A Pirâmide do Poder do Coronelismo
Souza e Mello, comerciante e dono de engenho
O Apogeu do Coronelismo
Senador Pinheiro Machado, morto em 1915
Ao legar ao seu sucessor um mecanismo político mais estável do que aquele
que herdara, o presidente Campos Salles fundou um sistema de troca de favores
que, partindo do executivo federal, espalhou-se pelo pais inteiro. De certa
forma aquilo que convencionou-se chamar de política dos governadores, implementada
em 1902, lembra, na sua simplicidade, o toma lá, dá cá, praticado nos antigos
reinos medievais. Naqueles tempos, os monarcas se sustentavam com o apoio
dos condes, estes dos barões, e assim sucessivamente até chegar-se ao vilão
ou ao pároco da aldeia, envolvendo todos eles num sistema mútuo de fidelidades
e compromissos. O presidente da república exigia que os governadores lhes
enviassem bancadas concordes com a sua política. Em troca, ele sustentava
as propostas regionais dos governadores (inclusive com apoio militar se fosse
preciso). Estes por sua volta articulavam-se com os coronéis do seu estado,
fazendo com que também eles mandassem para a assembléia legislativa na capital
do estado, deputados acertados com os interesses políticos do governador.
A Comissão de Verificação
Campos Salles (1898-1902)
Afim de garantir-se do cumprimento dessa política, o presidente fez com que
o Congresso por ele controlado instituísse a Comissão de Verificação de Poderes
(dizia-se que por sugestão do senador gaúcho Pinheiro Machado), formada por
cinco parlamentares com a função de apurar se os deputados eleitos nos estados
realmente estavam comprometidos em vir dar o seu apoio ao presidente. Para
a comissão, não havia maior significado o parlamentar ter recebido ou não
os sufrágios necessários, mas unicamente se ele estava disposto a cumprir
com o acertado entre o governador do seu estado e o presidente da república.
Isso é que explica porque o governador da Bahia, José Bezerra, ter dito, ao
redor de 1920, "ser eleito é uma coisa, ser reconhecido é outra". Frase que
é uma variação daquela outra atribuída a Pinheiro Machado, que assegurou a
um oposicionista "eleito o senhor foi, o que não vai ser é diplomado."
Um toma lá, dá cá
O centralismo de Vargas opôs-se ao coronelismo
Um enorme mecanismo de favores e contrafavores, principiando nas fraldas
de qualquer município brasileiro estendia-se assim, passando antes pelo palácio
do governador, até chegar ao centro do poder no Palácio da Guanabara do Rio
de Janeiro. Durante quase um trintênio esse sistema funcionou a contento.

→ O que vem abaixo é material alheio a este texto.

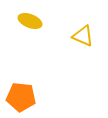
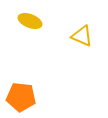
yellow triangle: moved 1 px left
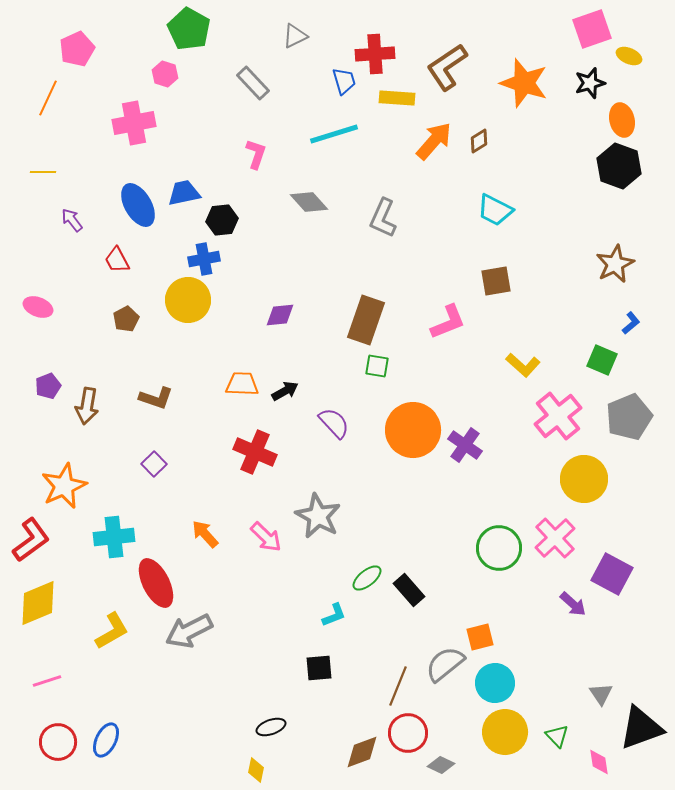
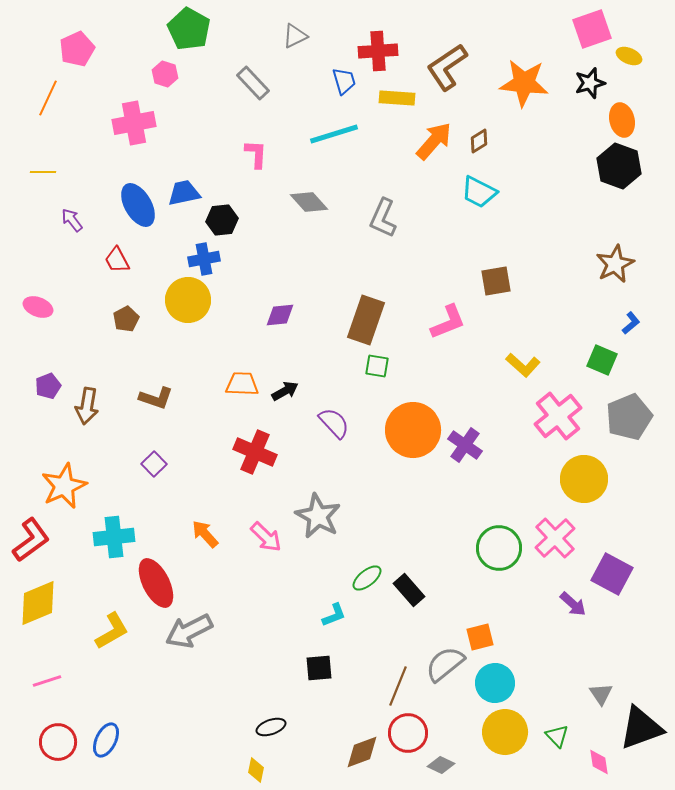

Se pecava contra a educação democrática do povo, ao viciar completamente os
resultados eleitorais, trouxe pelo menos uma certa estabilidade invejável
à turbulenta e instável crônica política brasileira. Mesmo quando ele foi
sacudido pelas várias revoltas promovidas pelo Movimento Tenentista (em 1922,
1924 e 1926), ele mostrou-se hábil em sobreviver.